NAMA is a semi state body set up by the government to purchase commercial and development property loans from the banks. NAMA will purchase the loans using government bonds. In short the Irish taxpayer secures the bonds.
The Irish government, under the aegis NAMA, will pay interest on these bonds to the Irish banks at initial rate of 1.5 % interest.
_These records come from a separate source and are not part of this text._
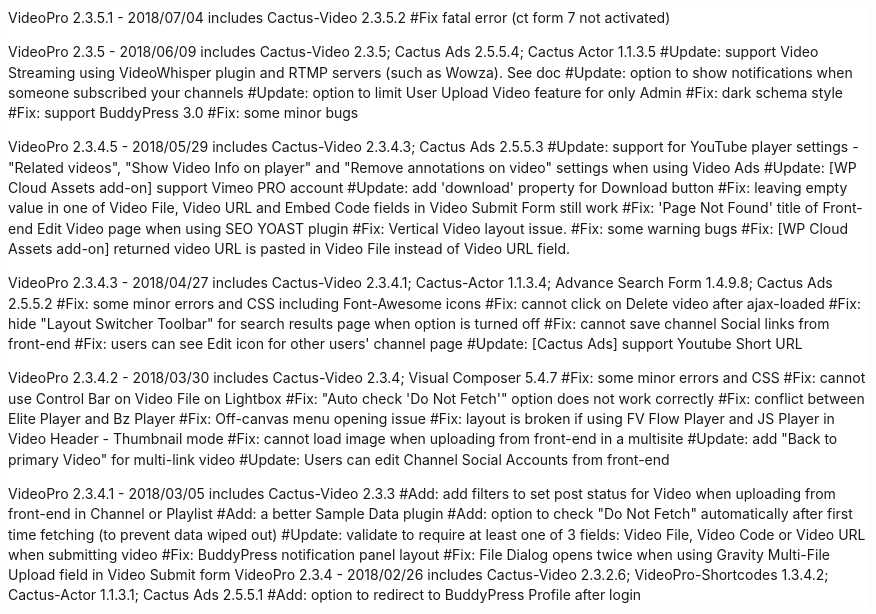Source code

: VideoPro 2.3.5.1 - 2018/07/04
includes Cactus-Video 2.3.5.2
#Fix fatal error (ct form 7 not activated)


VideoPro 2.3.5 - 2018/06/09
includes Cactus-Video 2.3.5; Cactus Ads 2.5.5.4; Cactus Actor 1.1.3.5
#Update: support Video Streaming using VideoWhisper plugin and RTMP servers (such as Wowza). See doc
#Update: option to show notifications when someone subscribed your channels
#Update: option to limit User Upload Video feature for only Admin
#Fix: dark schema style
#Fix: support BuddyPress 3.0
#Fix: some minor bugs

VideoPro 2.3.4.5 - 2018/05/29
includes Cactus-Video 2.3.4.3; Cactus Ads 2.5.5.3
#Update: support for YouTube player settings - "Related videos", "Show Video Info on player" and "Remove annotations on video" settings when using Video Ads
#Update: [WP Cloud Assets add-on] support Vimeo PRO account
#Update: add 'download' property for Download button
#Fix: leaving empty value in one of Video File, Video URL and Embed Code fields in Video Submit Form still work
#Fix: 'Page Not Found' title of Front-end Edit Video page when using SEO YOAST plugin
#Fix: Vertical Video layout issue.
#Fix: some warning bugs
#Fix: [WP Cloud Assets add-on] returned video URL is pasted in Video File instead of Video URL field.

VideoPro 2.3.4.3 - 2018/04/27
includes Cactus-Video 2.3.4.1; Cactus-Actor 1.1.3.4; Advance Search Form 1.4.9.8; Cactus Ads 2.5.5.2
#Fix: some minor errors and CSS including Font-Awesome icons
#Fix: cannot click on Delete video after ajax-loaded
#Fix: hide "Layout Switcher Toolbar" for search results page when option is turned off
#Fix: cannot save channel Social links from front-end
#Fix: users can see Edit icon for other users' channel page
#Update: [Cactus Ads] support Youtube Short URL

VideoPro 2.3.4.2 - 2018/03/30
includes Cactus-Video 2.3.4; Visual Composer 5.4.7
#Fix: some minor errors and CSS
#Fix: cannot use Control Bar on Video File on Lightbox
#Fix: "Auto check 'Do Not Fetch'" option does not work correctly
#Fix: conflict between Elite Player and Bz Player
#Fix: Off-canvas menu opening issue
#Fix: layout is broken if using FV Flow Player and JS Player in Video Header - Thumbnail mode
#Fix: cannot load image when uploading from front-end in a multisite
#Update: add "Back to primary Video" for multi-link video
#Update: Users can edit Channel Social Accounts from front-end

VideoPro 2.3.4.1 - 2018/03/05
includes Cactus-Video 2.3.3
#Add: add filters to set post status for Video when uploading from front-end in Channel or Playlist
#Add: a better Sample Data plugin
#Add: option to check "Do Not Fetch" automatically after first time fetching (to prevent data wiped out)
#Update: validate to require at least one of 3 fields: Video File, Video Code or Video URL when submitting video
#Fix: BuddyPress notification panel layout
#Fix: File Dialog opens twice when using Gravity Multi-File Upload field in Video Submit form
VideoPro 2.3.4 - 2018/02/26
includes Cactus-Video 2.3.2.6; VideoPro-Shortcodes 1.3.4.2; Cactus-Actor 1.1.3.1; Cactus Ads 2.5.5.1
#Add: option to redirect to BuddyPress Profile after login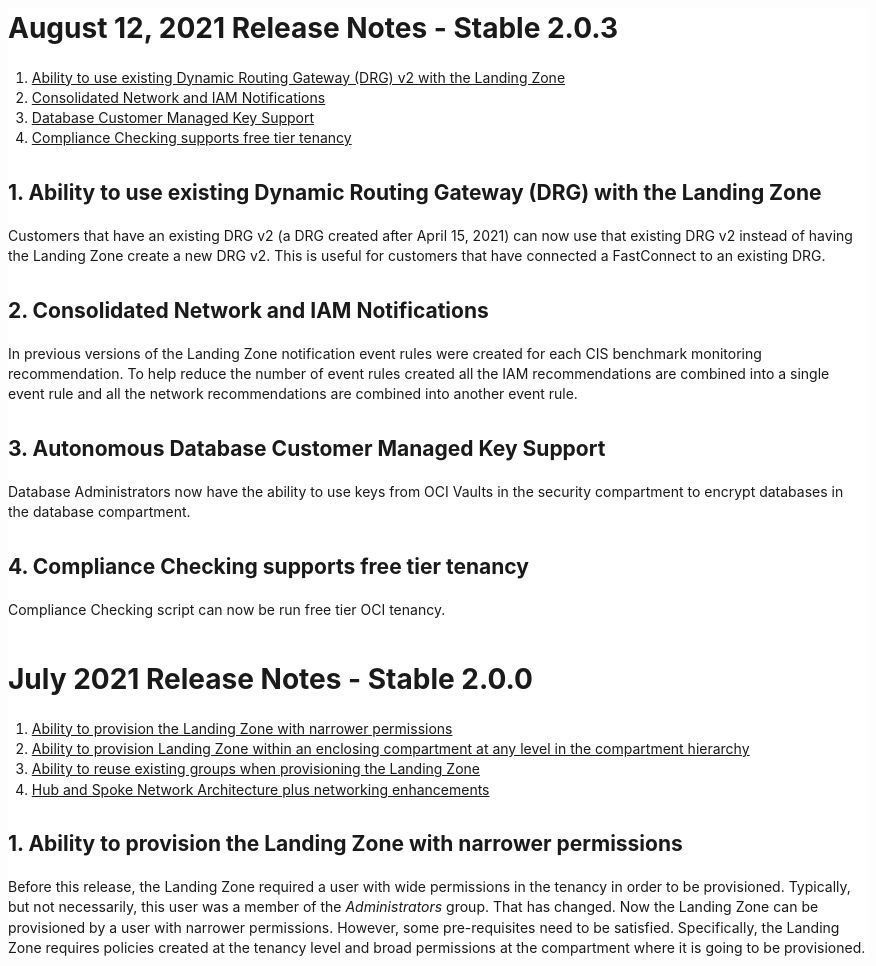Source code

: 
# August 12, 2021 Release Notes - Stable 2.0.3
1. [Ability to use existing Dynamic Routing Gateway (DRG) v2 with the Landing Zone](#existing_drg_2_0_3)
1. [Consolidated Network and IAM Notifications](#notifications_consolidation_2_0_3)
1. [Database Customer Managed Key Support](#database_key_support_2_0_3)
1. [Compliance Checking supports free tier tenancy](#cis_report_update_2_0_3)


## <a name="existing_drg_2_0_3"></a>1. Ability to use existing Dynamic Routing Gateway (DRG) with the Landing Zone
Customers that have an existing DRG v2 (a DRG created after April 15, 2021) can now use that existing DRG v2 instead of having the Landing Zone create a new DRG v2. This is useful for customers that have connected a FastConnect to an existing DRG.

## <a name="notifications_consolidation_2_0_3"></a>2. Consolidated Network and IAM Notifications
In previous versions of the Landing Zone notification event rules were created for each CIS benchmark monitoring recommendation.  To help reduce the number of event rules created all the IAM recommendations are combined into a single event rule and all the network recommendations are combined into another event rule. 

## <a name="database_key_support_2_0_3"></a>3. Autonomous Database Customer Managed Key Support
Database Administrators now have the ability to use keys from OCI Vaults in the security compartment to encrypt databases in the database compartment.

## <a name="cis_report_update_2_0_3"></a>4. Compliance Checking supports free tier tenancy
Compliance Checking script can now be run free tier OCI tenancy.

# July 2021 Release Notes - Stable 2.0.0
1. [Ability to provision the Landing Zone with narrower permissions](#narrower_permissions)
1. [Ability to provision Landing Zone within an enclosing compartment at any level in the compartment hierarchy](#enclosing_compartment)
1. [Ability to reuse existing groups when provisioning the Landing Zone](#existing_groups)
1. [Hub and Spoke Network Architecture plus networking enhancements](#hub_spoke_network)


## <a name="narrower_permissions"></a>1. Ability to provision the Landing Zone with narrower permissions
Before this release, the Landing Zone required a user with wide permissions in the tenancy in order to be provisioned. Typically, but not necessarily, this user was a member of the *Administrators* group. That has changed. Now the Landing Zone can be provisioned by a user with narrower permissions. However, some pre-requisites need to be satisfied. Specifically, the Landing Zone requires policies created at the tenancy level and broad permissions at the compartment where it is going to be provisioned. 
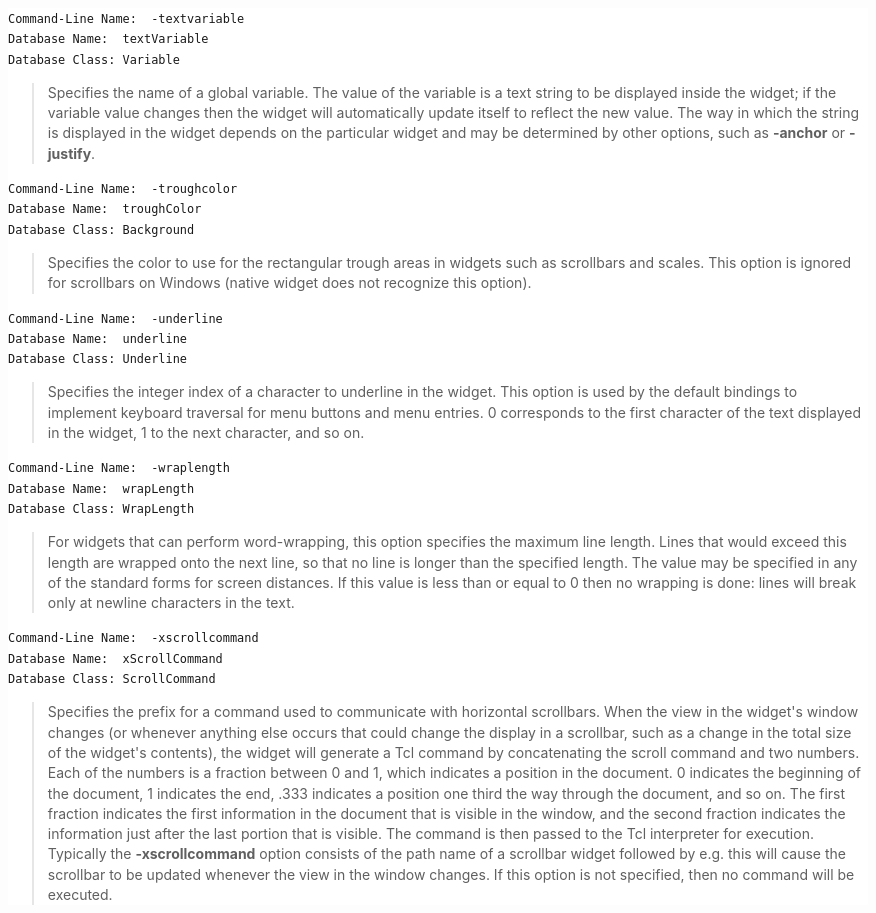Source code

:     Command-Line Name:	-textvariable
    Database Name:	textVariable
    Database Class:	Variable

> Specifies the name of a global variable. The value of the variable is
> a text string to be displayed inside the widget; if the variable value
> changes then the widget will automatically update itself to reflect
> the new value. The way in which the string is displayed in the widget
> depends on the particular widget and may be determined by other
> options, such as **-anchor** or **-justify**.

    Command-Line Name:	-troughcolor
    Database Name:	troughColor
    Database Class:	Background

> Specifies the color to use for the rectangular trough areas in widgets
> such as scrollbars and scales. This option is ignored for scrollbars
> on Windows (native widget does not recognize this option).

    Command-Line Name:	-underline
    Database Name:	underline
    Database Class:	Underline

> Specifies the integer index of a character to underline in the widget.
> This option is used by the default bindings to implement keyboard
> traversal for menu buttons and menu entries. 0 corresponds to the
> first character of the text displayed in the widget, 1 to the next
> character, and so on.

    Command-Line Name:	-wraplength
    Database Name:	wrapLength
    Database Class:	WrapLength

> For widgets that can perform word-wrapping, this option specifies the
> maximum line length. Lines that would exceed this length are wrapped
> onto the next line, so that no line is longer than the specified
> length. The value may be specified in any of the standard forms for
> screen distances. If this value is less than or equal to 0 then no
> wrapping is done: lines will break only at newline characters in the
> text.

    Command-Line Name:	-xscrollcommand
    Database Name:	xScrollCommand
    Database Class:	ScrollCommand

> Specifies the prefix for a command used to communicate with horizontal
> scrollbars. When the view in the widget\'s window changes (or whenever
> anything else occurs that could change the display in a scrollbar,
> such as a change in the total size of the widget\'s contents), the
> widget will generate a Tcl command by concatenating the scroll command
> and two numbers. Each of the numbers is a fraction between 0 and 1,
> which indicates a position in the document. 0 indicates the beginning
> of the document, 1 indicates the end, .333 indicates a position one
> third the way through the document, and so on. The first fraction
> indicates the first information in the document that is visible in the
> window, and the second fraction indicates the information just after
> the last portion that is visible. The command is then passed to the
> Tcl interpreter for execution. Typically the **-xscrollcommand**
> option consists of the path name of a scrollbar widget followed by
> e.g. this will cause the scrollbar to be updated whenever the view in
> the window changes. If this option is not specified, then no command
> will be executed.
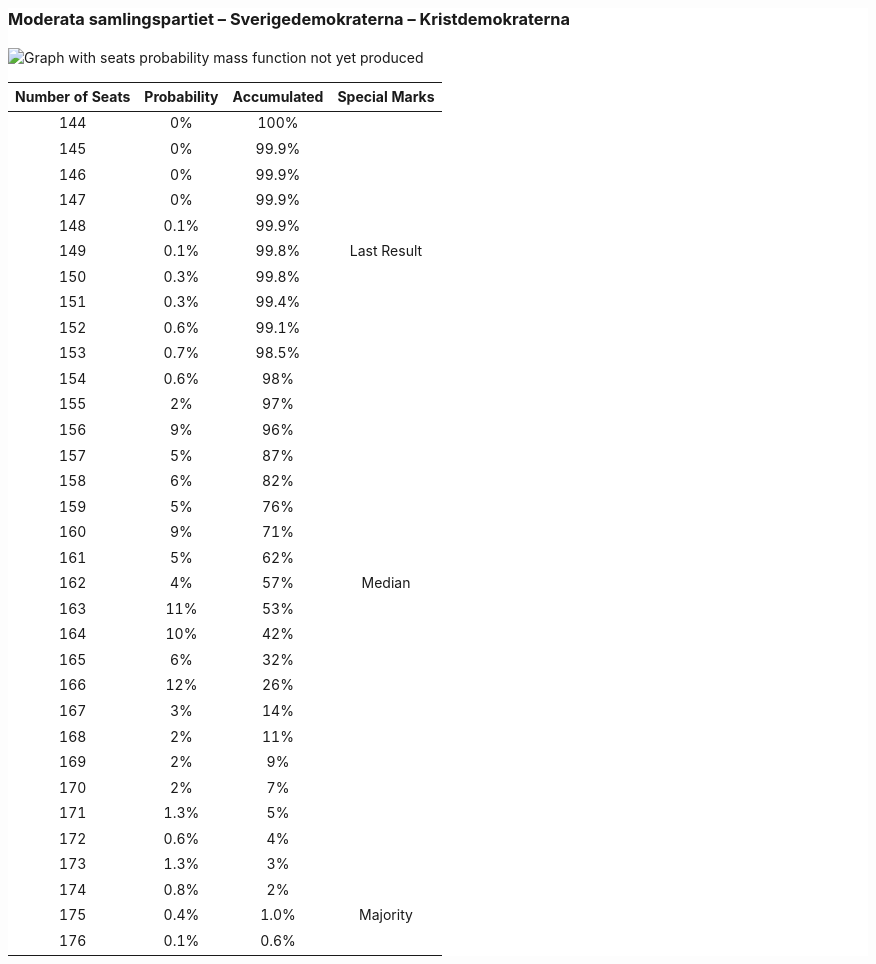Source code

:### Moderata samlingspartiet – Sverigedemokraterna – Kristdemokraterna

![Graph with seats probability mass function not yet produced](2018-08-16-Inizio-coalitions-seats-pmf-m–sd–kd.png "Seats Probability Mass Function")

| Number of Seats | Probability | Accumulated | Special Marks |
|:---------------:|:-----------:|:-----------:|:-------------:|
| 144 | 0% | 100% |  |
| 145 | 0% | 99.9% |  |
| 146 | 0% | 99.9% |  |
| 147 | 0% | 99.9% |  |
| 148 | 0.1% | 99.9% |  |
| 149 | 0.1% | 99.8% | Last Result |
| 150 | 0.3% | 99.8% |  |
| 151 | 0.3% | 99.4% |  |
| 152 | 0.6% | 99.1% |  |
| 153 | 0.7% | 98.5% |  |
| 154 | 0.6% | 98% |  |
| 155 | 2% | 97% |  |
| 156 | 9% | 96% |  |
| 157 | 5% | 87% |  |
| 158 | 6% | 82% |  |
| 159 | 5% | 76% |  |
| 160 | 9% | 71% |  |
| 161 | 5% | 62% |  |
| 162 | 4% | 57% | Median |
| 163 | 11% | 53% |  |
| 164 | 10% | 42% |  |
| 165 | 6% | 32% |  |
| 166 | 12% | 26% |  |
| 167 | 3% | 14% |  |
| 168 | 2% | 11% |  |
| 169 | 2% | 9% |  |
| 170 | 2% | 7% |  |
| 171 | 1.3% | 5% |  |
| 172 | 0.6% | 4% |  |
| 173 | 1.3% | 3% |  |
| 174 | 0.8% | 2% |  |
| 175 | 0.4% | 1.0% | Majority |
| 176 | 0.1% | 0.6% |  |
NAMA will pay somewhat more to the banks for the loans than their current market value, by endeavouring to estimate what the property underlying the loans will worth in five to seven years’ time, by which time it is anticipated that a recovery may have set in. The current “market value” (the actual value) is €47 billion. But the State is going to pay €54 billion - some €7 billion on top of the current market value and 70 per cent of the book value. The problem with this is that the property market may fall further. It is also possible that the property market may not recover for a prolonged period of time. If this transpires the banks will have been overpaid for the loans and the taxpayer will be left with assets, which are worth much less than it paid for them.
The ECB will lend to the Irish banks. The government-backed bonds will secure this lending. In short the Irish taxpayer provides the collateral. The taxpayer is liable for the principle and interest on these bonds.
The ECB will NOT lend to NAMA. To do so would contravene Article 101. Sean Fleming TD-on Six One News and Willie O’Dea Minister for Defence on Morning Ireland have claimed that the ECB is funding NAMA. Their assertions are factually incorrect.
The Irish taxpayer is taking the lions share of the risk. This has the potential to go seriously wrong. Quite frankly the state will pay too much for the assets. Already Bank of Ireland and AIB shares have risen sharply today with Mr Lenihan's announcement. Good news for the banks. But what about the poor taxpayer?
According to Richard Bruton:
“The Minister is asking us to give a commitment of €54 billion, €30,000 for every household in the State,” “The taxpayer is being asked not just to buy impaired loans from the banks. We are being asked to pay billions more than the market value for them. Remarkably this extraordinary act is being done without any forensic analysis of the costs and benefits, of the risks and threats.”